The nation’s boards of education have finished their selection of textbooks to be used at junior high schools from April 2006 for the next four years. The process gained widespread attention because among the candidate textbooks was a controversial revisionist history textbook published by Fusosha Publishing Inc. that was criticized by China and South Korea for distorting history, and by civic groups for justifying and glossing over Japan’s wartime aggression.
This textbook will be used at 77 schools by 16,300 students, or 0.44 percent of the nation’s junior high-school students. The penetration rate is higher than what the earlier version of the textbook achieved four years ago — 0.04 percent — but much lower than the 10-percent target sought by the Japanese Society for History Textbook Reform, a group of scholars and intellectuals who regard other history textbooks as denigrating Japan’s history. Fusosha’s civil-studies textbooks will be used at 43 junior high schools with some 9,300 students — 0.25 percent of the national total.
Campaigns waged by Japanese and South Korean civic groups against the revisionist textbook may have contributed to its low adoption rate. South Korean Minister of Foreign Affairs and Trade Ban Ki Moon said that the result confirmed that a healthy civil society is firmly established in Japan.

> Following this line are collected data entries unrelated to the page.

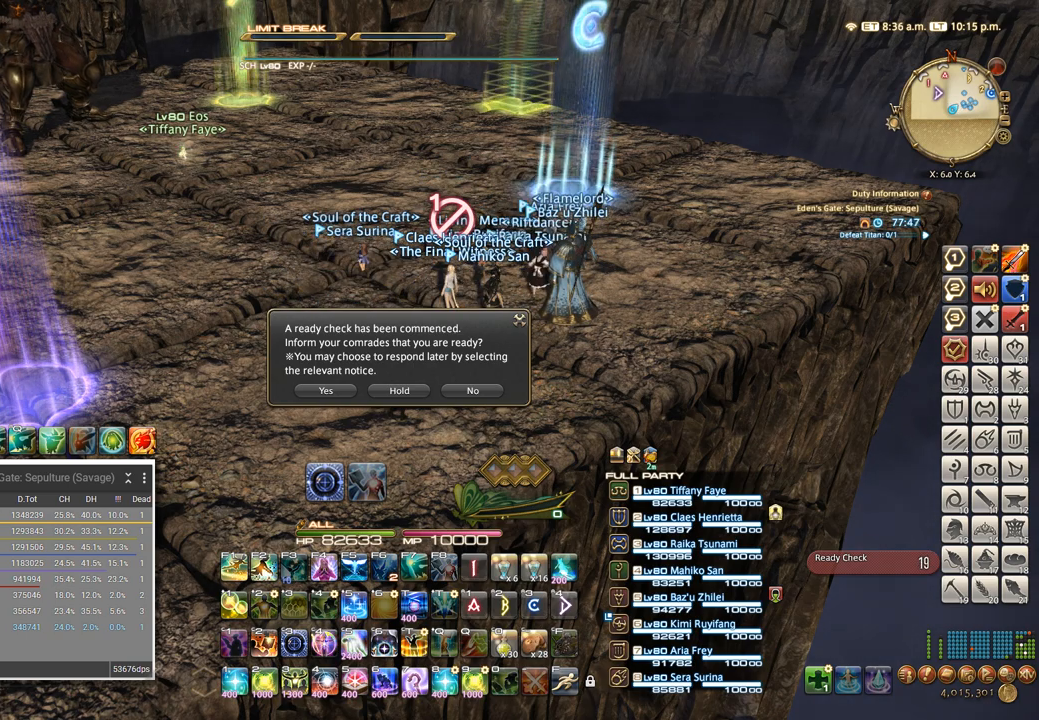
{"keys": ["ctrl_l"], "events": []}
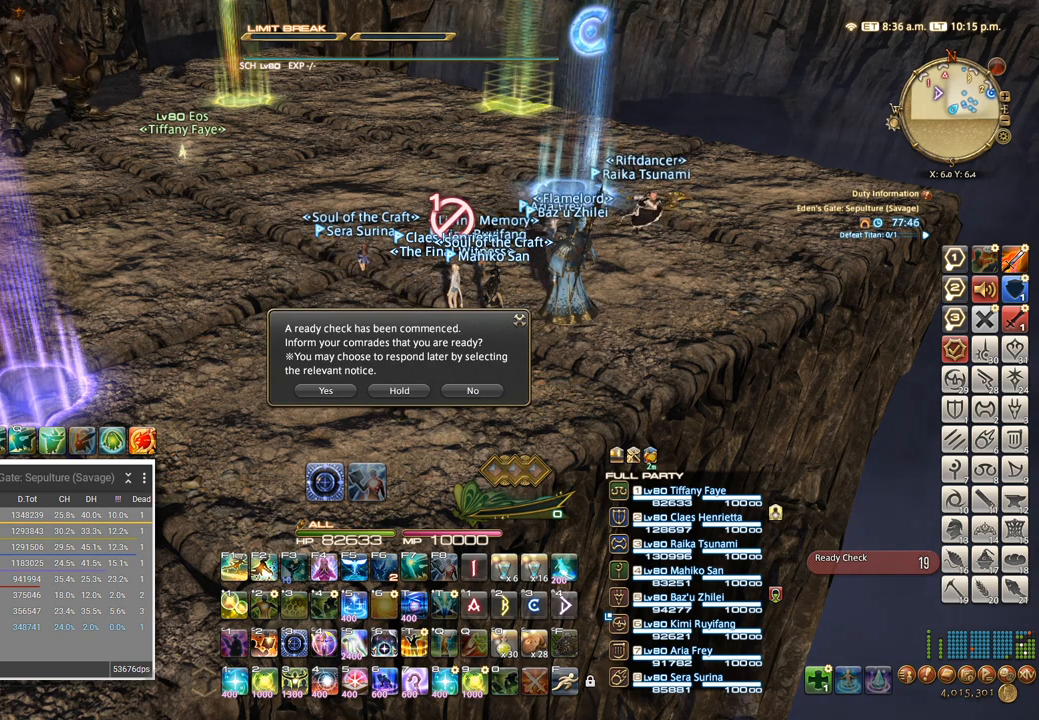
{"keys": ["ctrl_l"], "events": []}
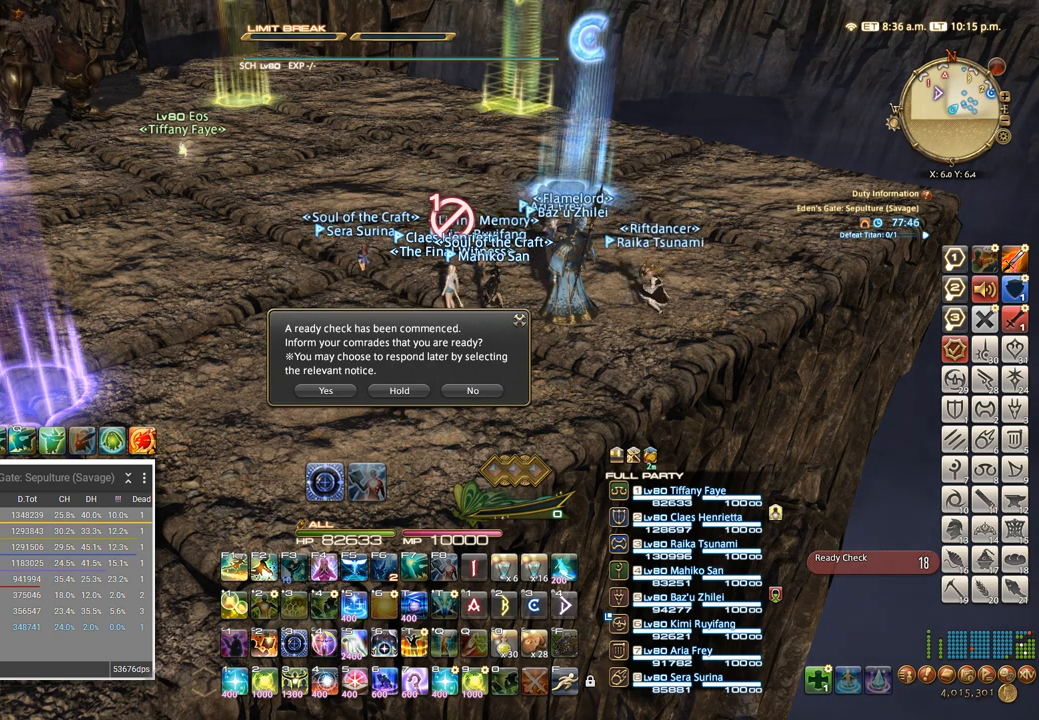
{"keys": ["ctrl_l"], "events": []}
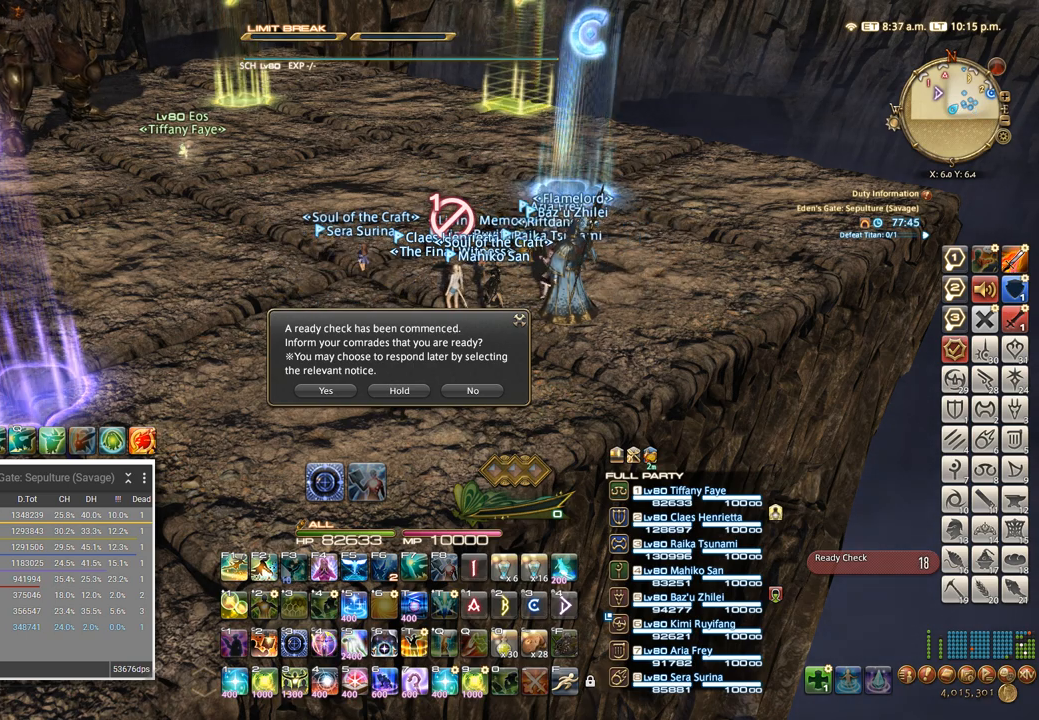
{"keys": ["ctrl_l"], "events": []}
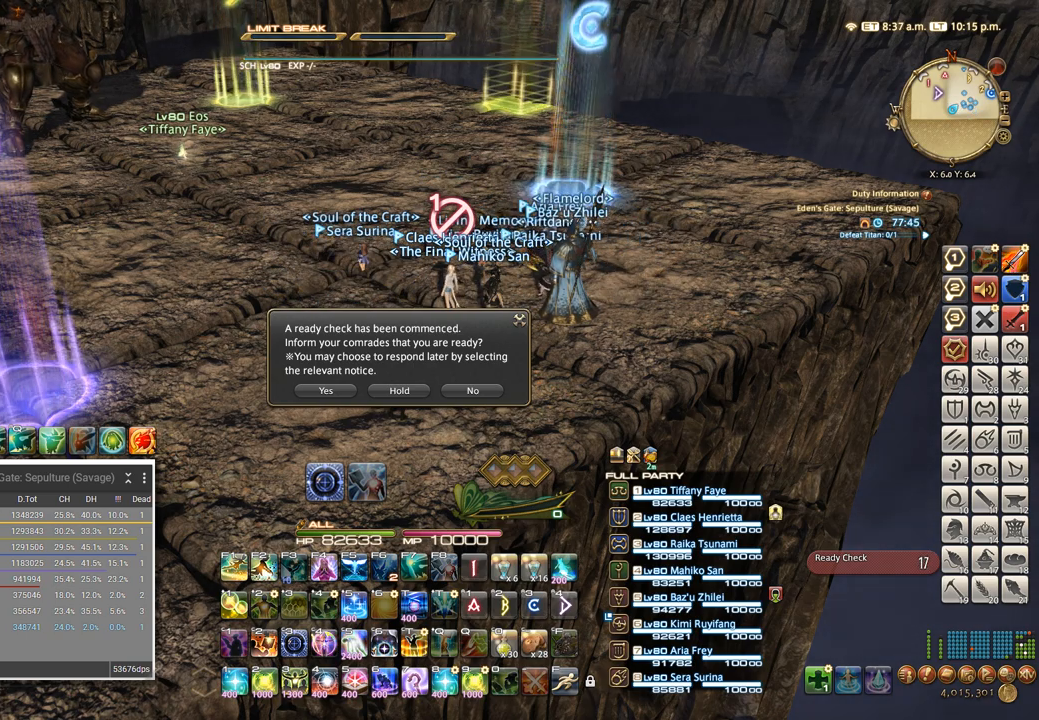
{"keys": ["ctrl_l"], "events": []}
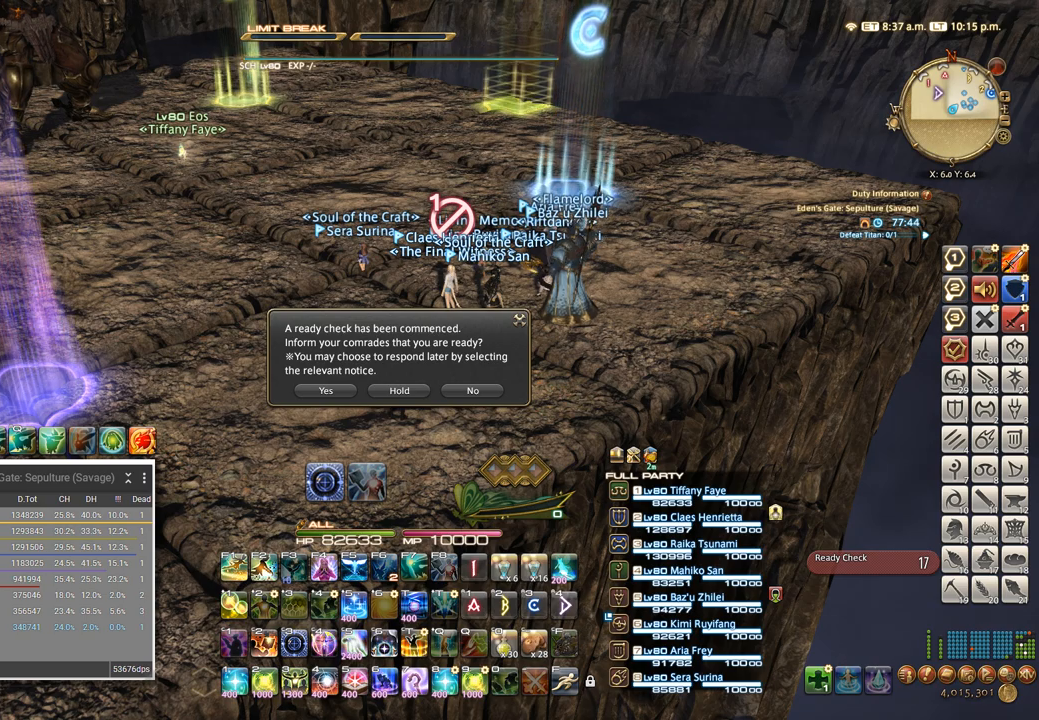
{"keys": ["ctrl_l"], "events": []}
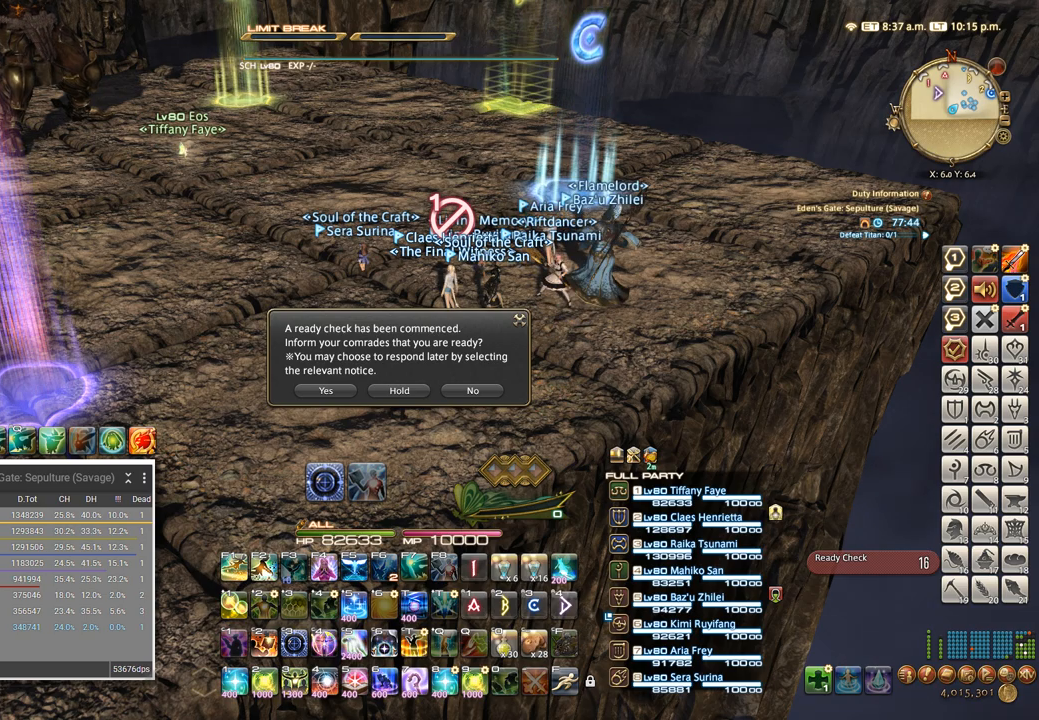
{"keys": ["ctrl_l"], "events": []}
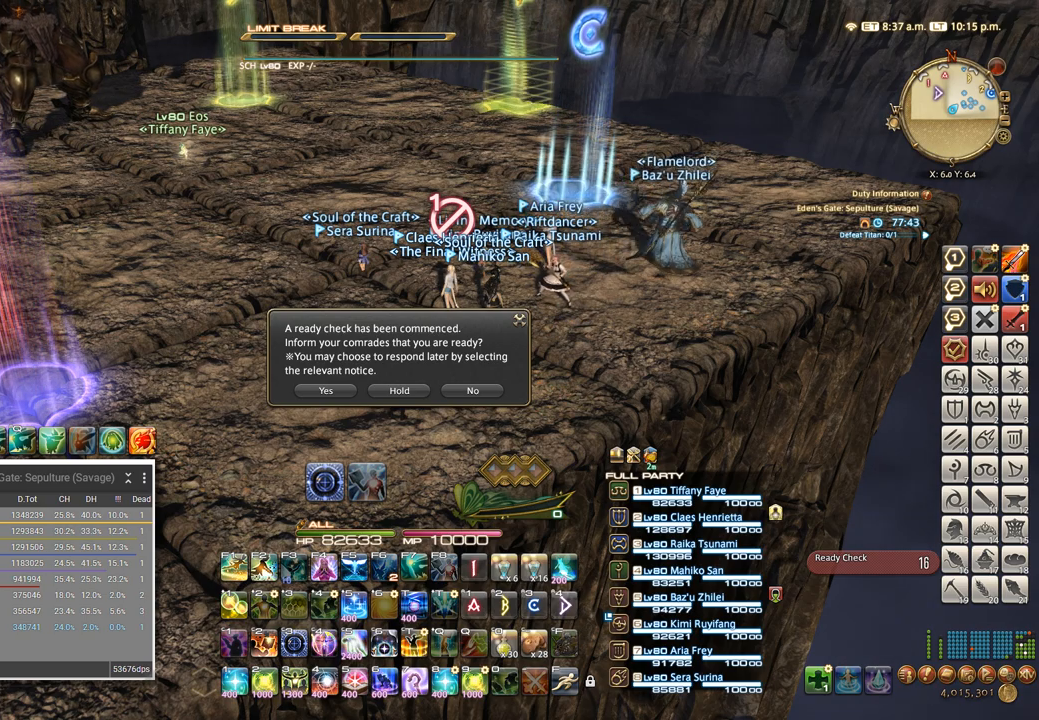
{"keys": ["ctrl_l"], "events": []}
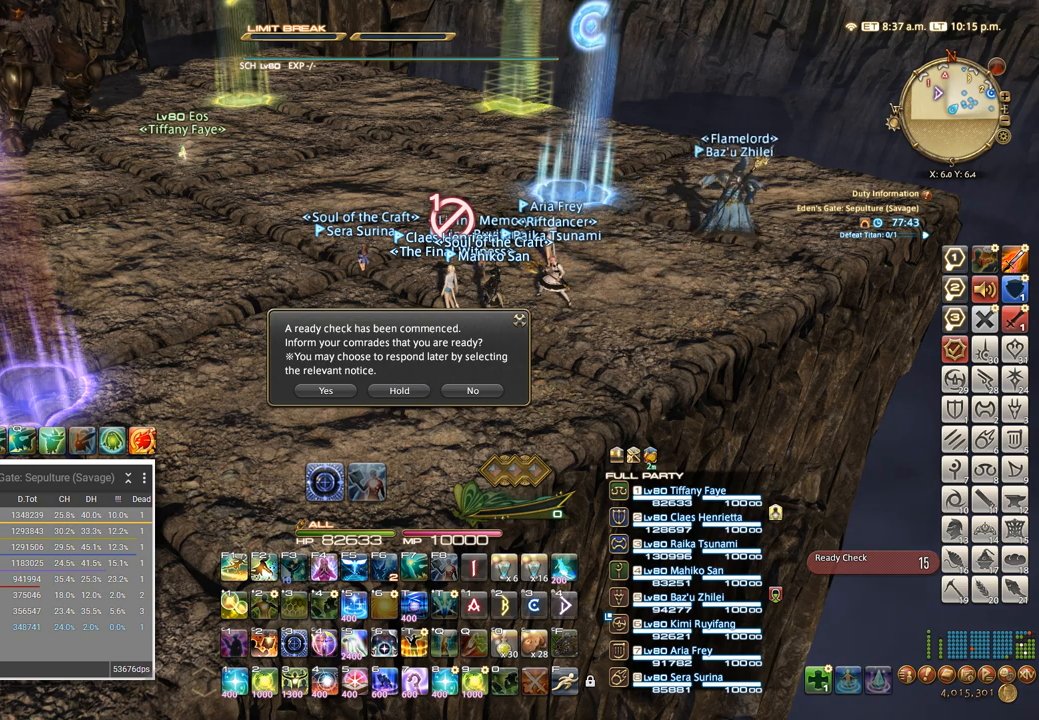
{"keys": ["ctrl_l"], "events": []}
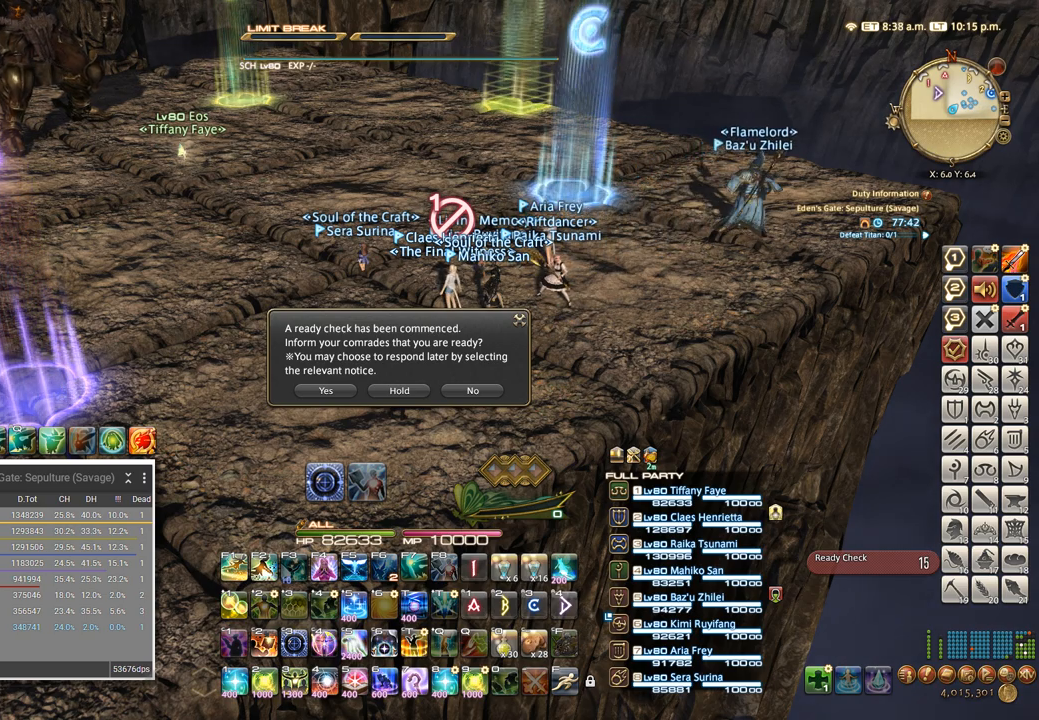
{"keys": ["ctrl_l"], "events": []}
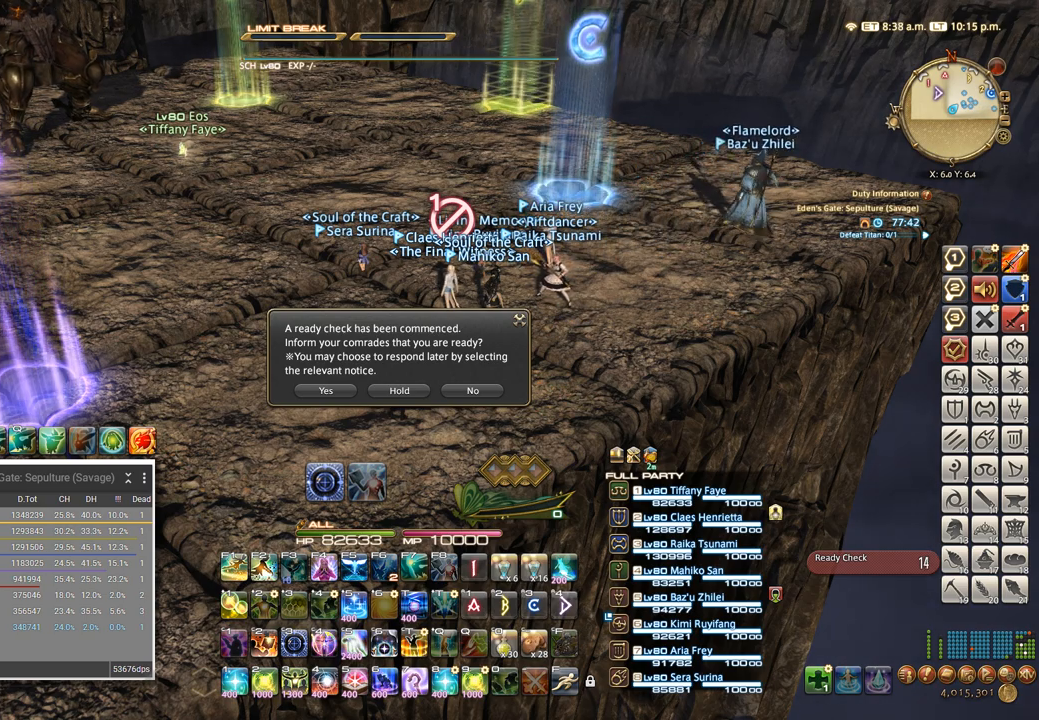
{"keys": ["ctrl_l"], "events": []}
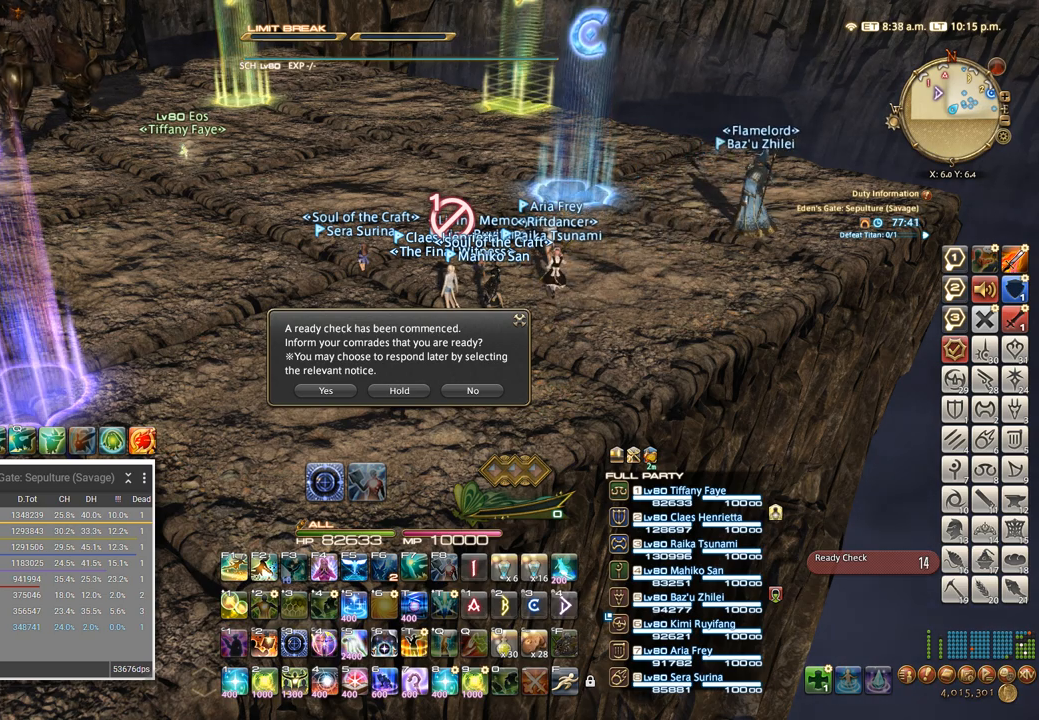
{"keys": ["ctrl_l"], "events": []}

The selection process also highlighted problems in the textbook adoption system. Prefectural and municipal boards of education are authorized to choose textbooks. But it is questionable whether board members took into sufficient consideration the judgments and opinions of teachers.
The adoption of school textbooks is made independently by 583 districts throughout the country. Each district has a council that selects textbooks for public elementary and junior high schools. Each council comprises either a single board of education or several boards of education. In the latter case, the boards jointly make a decision on new textbooks.
Each prefecture has a textbook selection commission composed of teachers, officials from municipal boards of education and academic experts. This body commissions teachers to scrutinize textbooks proposed for each subject. The commission makes reports on the research results and send them to district councils, which then decide which textbooks to adopt. The district councils have their own researchers, some of whom are teachers. The councils make their final decisions on the basis of reports from the prefectural-level commissions and their own researchers.
In the city of Kamakura, Kanagawa Prefecture, two of the five members of the board of education voted for the revisionist history textbook even though it had received the lowest mark on the basis of a maximum of three points from textbook researchers. Clearly the two board members ignored the expert opinions of the researchers. Board of education members should reflect on the reasons why textbook researchers are appointed. They should also be reminded that it is virtually impossible for them, as laymen, to read all the candidate textbooks and render a proper judgment.
In the past, Tokyo’s 23 wards had a system in which each school named the textbooks they wanted to use and the textbooks that received the largest number of votes were adopted. Unfortunately, however, this system — which reflected the experienced voices of teachers in the selection of textbooks — was abolished at the instruction of the metropolitan board of education.
A three-year plan for deregulation and relegating some government work to the private sector, which the government adopted at a Cabinet meeting, says that in view of the importance of securing the autonomy of schools and achieving academic diversity, the possibility of letting each school decide what textbooks to use should be considered.
A lack of transparency is another problem that has emerged in the textbook selection procedure. The Akita Prefectural Board of Education was found to have asked municipal-level boards of education to not publicize their textbook selection processes. Akita Gov. Sukeshiro Terata has rightly criticized the board’s request.
Since board of education members are appointed by governors or mayors with the approval of local assemblies, there is a risk that appointees who reflect the arbitrary views of local government heads could be chosen. If board members blindly follow the views of others, they will undermine the vital role played by textbook researchers.